Material for this exercise ->
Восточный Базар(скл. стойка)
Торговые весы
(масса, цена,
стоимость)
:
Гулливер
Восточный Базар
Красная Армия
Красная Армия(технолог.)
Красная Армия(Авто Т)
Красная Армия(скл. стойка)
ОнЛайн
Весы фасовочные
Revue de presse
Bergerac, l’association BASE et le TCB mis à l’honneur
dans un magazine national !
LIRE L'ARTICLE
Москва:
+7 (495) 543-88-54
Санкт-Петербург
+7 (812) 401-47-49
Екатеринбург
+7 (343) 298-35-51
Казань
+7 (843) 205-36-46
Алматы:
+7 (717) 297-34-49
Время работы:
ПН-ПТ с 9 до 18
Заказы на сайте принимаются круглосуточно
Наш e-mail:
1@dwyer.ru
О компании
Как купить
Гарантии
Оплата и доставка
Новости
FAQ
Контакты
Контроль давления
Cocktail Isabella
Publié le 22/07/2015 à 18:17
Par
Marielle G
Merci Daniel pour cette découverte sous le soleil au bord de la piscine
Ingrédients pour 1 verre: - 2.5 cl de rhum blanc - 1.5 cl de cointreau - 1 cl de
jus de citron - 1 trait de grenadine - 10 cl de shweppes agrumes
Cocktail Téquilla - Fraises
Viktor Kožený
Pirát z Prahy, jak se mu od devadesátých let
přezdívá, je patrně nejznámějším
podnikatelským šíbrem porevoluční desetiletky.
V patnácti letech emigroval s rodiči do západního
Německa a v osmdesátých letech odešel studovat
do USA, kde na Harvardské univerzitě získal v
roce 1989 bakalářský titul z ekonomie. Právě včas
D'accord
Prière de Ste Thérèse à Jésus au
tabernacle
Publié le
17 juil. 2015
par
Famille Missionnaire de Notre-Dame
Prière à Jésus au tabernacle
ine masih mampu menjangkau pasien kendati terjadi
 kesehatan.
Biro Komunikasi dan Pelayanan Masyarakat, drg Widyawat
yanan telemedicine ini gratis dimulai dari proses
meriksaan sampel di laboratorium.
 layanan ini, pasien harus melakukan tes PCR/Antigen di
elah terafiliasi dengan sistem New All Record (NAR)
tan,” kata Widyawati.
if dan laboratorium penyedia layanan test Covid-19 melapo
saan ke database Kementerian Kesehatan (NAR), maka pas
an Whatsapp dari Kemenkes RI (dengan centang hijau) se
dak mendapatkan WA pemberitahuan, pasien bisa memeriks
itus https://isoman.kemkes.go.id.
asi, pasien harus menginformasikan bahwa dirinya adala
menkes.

Required work ->
Write each line of the data above out again without altering a word.

Written answer ->
Восточный Базар(скл. стойка)
Торговые весы
(масса, цена,
стоимость)
:
Гулливер
Восточный Базар
Красная Армия
Красная Армия(технолог.)
Красная Армия(Авто Т)
Красная Армия(скл. стойка)
ОнЛайн
Весы фасовочные
Revue de presse
Bergerac, l’association BASE et le TCB mis à l’honneur
dans un magazine national !
LIRE L'ARTICLE
Москва:
+7 (495) 543-88-54
Санкт-Петербург
+7 (812) 401-47-49
Екатеринбург
+7 (343) 298-35-51
Казань
+7 (843) 205-36-46
Алматы:
+7 (717) 297-34-49
Время работы:
ПН-ПТ с 9 до 18
Заказы на сайте принимаются круглосуточно
Наш e-mail:
1@dwyer.ru
О компании
Как купить
Гарантии
Оплата и доставка
Новости
FAQ
Контакты
Контроль давления
Cocktail Isabella
Publié le 22/07/2015 à 18:17
Par
Marielle G
Merci Daniel pour cette découverte sous le soleil au bord de la piscine
Ingrédients pour 1 verre: - 2.5 cl de rhum blanc - 1.5 cl de cointreau - 1 cl de
jus de citron - 1 trait de grenadine - 10 cl de shweppes agrumes
Cocktail Téquilla - Fraises
Viktor Kožený
Pirát z Prahy, jak se mu od devadesátých let
přezdívá, je patrně nejznámějším
podnikatelským šíbrem porevoluční desetiletky.
V patnácti letech emigroval s rodiči do západního
Německa a v osmdesátých letech odešel studovat
do USA, kde na Harvardské univerzitě získal v
roce 1989 bakalářský titul z ekonomie. Právě včas
D'accord
Prière de Ste Thérèse à Jésus au
tabernacle
Publié le
17 juil. 2015
par
Famille Missionnaire de Notre-Dame
Prière à Jésus au tabernacle
ine masih mampu menjangkau pasien kendati terjadi
 kesehatan.
Biro Komunikasi dan Pelayanan Masyarakat, drg Widyawat
yanan telemedicine ini gratis dimulai dari proses
meriksaan sampel di laboratorium.
 layanan ini, pasien harus melakukan tes PCR/Antigen di
elah terafiliasi dengan sistem New All Record (NAR)
tan,” kata Widyawati.
if dan laboratorium penyedia layanan test Covid-19 melapo
saan ke database Kementerian Kesehatan (NAR), maka pas
an Whatsapp dari Kemenkes RI (dengan centang hijau) se
dak mendapatkan WA pemberitahuan, pasien bisa memeriks
itus https://isoman.kemkes.go.id.
asi, pasien harus menginformasikan bahwa dirinya adala
menkes.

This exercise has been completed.